The loyalists that half-filled Williams Arena were extremely loud at this moment.

The Hoosiers committed a foul on the offensive end and they were not yet in penalty. The ball was inbounded, wound up with Thompson behind the three-point line and 20 seconds (or so) on the shot clock.

He fired immediately. He missed. Indiana rebounded, The Hoosiers scored the remaining five points, avoiding an embarrassing defeat (61-57) to the Big Ten's one-win, last-place team.

Thompson's missed three was one of 11 consecutive missed field goals for the Gophers to finish the game. But a 7-footer throwing up a quick three-pointer, not taking a moment to check the coverage on Jamison Battle … well, the timing didn't seem optimal.

What struck me was Johnson's reaction on the sideline. A look that said, "Well … shucks."

Which caused me to ask Johnson on Friday afternoon, before his Gophers headed for Northwestern, this question:

"How did you not flip out when Thompson fired that three-pointer with that much time on the shot clock?"

Johnson's response:

"I might have, if I hadn't seen that young man in Williams Arena at 6 a.m. for the past two years and make that shot 500 times. In a perfect world, you might want to make a couple of passes, but no one was going to be more wide open.

"Trey's teammates know he can make that shot, and if he does, that's probably ballgame for us."

The painful missed opportunity at midweek was followed by Saturday's 81-61 blowout loss at Northwestern. The game tipped at 11 a.m. and it was over about 15 minutes later in actual time.

This is an uncommonly good and experienced collection of Wildcats, and the Gophers are where they belong in the conference:

Last at 1-9, and now 5-25 in Johnson's two Big Ten regular seasons.

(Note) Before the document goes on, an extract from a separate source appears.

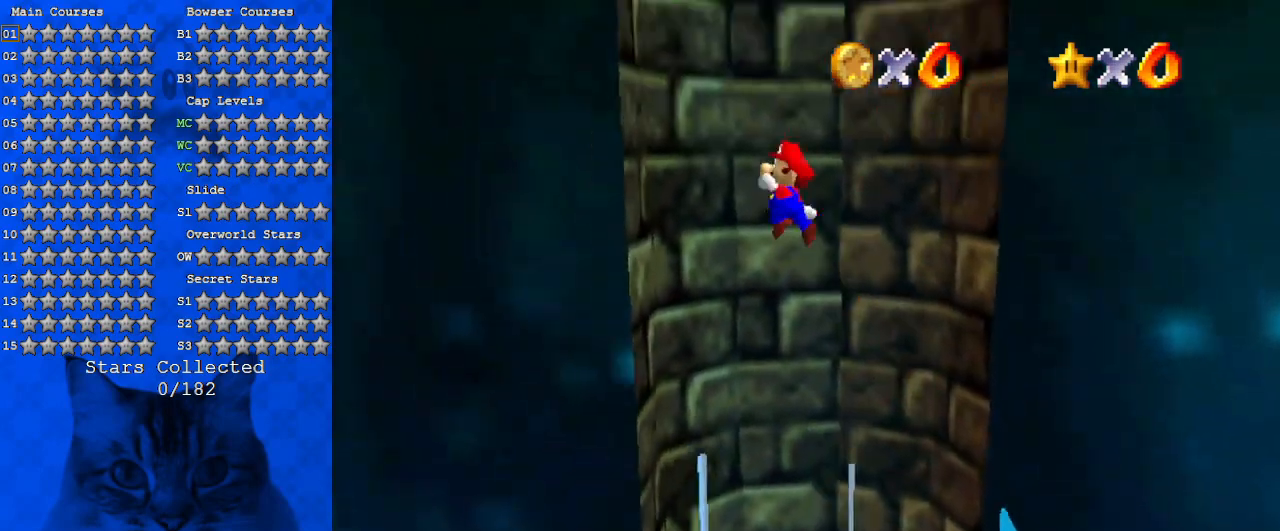
{"keys": ["right", "shift"], "events": [[167, "shift", "up"], [200, "right", "down"], [267, "left", "up"], [267, "shift", "down"]]}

Yet I continue to admire Johnson's lack of antics, lack of ref-baiting, lack of self-pity, for this reason:

He's up against it more than any coach in Gophers modern history, even Clem Haskins when he took over with a grievously depleted roster in 1986.

Johnson's inheritance was worse than that in 2021: Eric Curry, talked out of becoming a grad assistant to be the starting center, basically was it.

Everyone scattered in the transfer portal, including Marcus Carr, somehow still playing at Texas, and Jamal Mashburn Jr., who followed Richard Pitino to New Mexico.

The Lobos are 19-3 due to Mashburn and three other excellent transfers, and Richard's a hero in Albuquerque. The act's the same, though; most recently trying to charge the officials when they made the right call against his team in an two-overtime loss at Nevada.

He is in the Mountain West, and in a place where Lobos basketball can be king. The challenge isn't close to one that Pitino failed in Minnesota — not close to the sunken ship left for Johnson.

"When talking with [athletic director] Mark Coyle, I said, 'Judge me in Year 4,' " Johnson said. "We had to put together a roster as best we could last season, but I also said, 'We will have to do a reset in Year 2; with our recruits,' and this is it.

"The goal is to build something sustainable, a team that can be a factor in the Big Ten annually — or close to annually. We haven't had that here for a long time."

The league will be 16 deep and tougher with Southern California and UCLA by then. And if Johnson can show signs of sustainability by Year 4, it will be up to Ben and his coaching staff, because the outside help appears to be almost nonexistent.

Johnson didn't bring this up, but it came from a media source and was confirmed elsewhere:

The NIL (Name, Image and Likeness) funding for Gophers men's basketball stands at $0.00. Pitino's better off in Lobo Land, I'm guessing.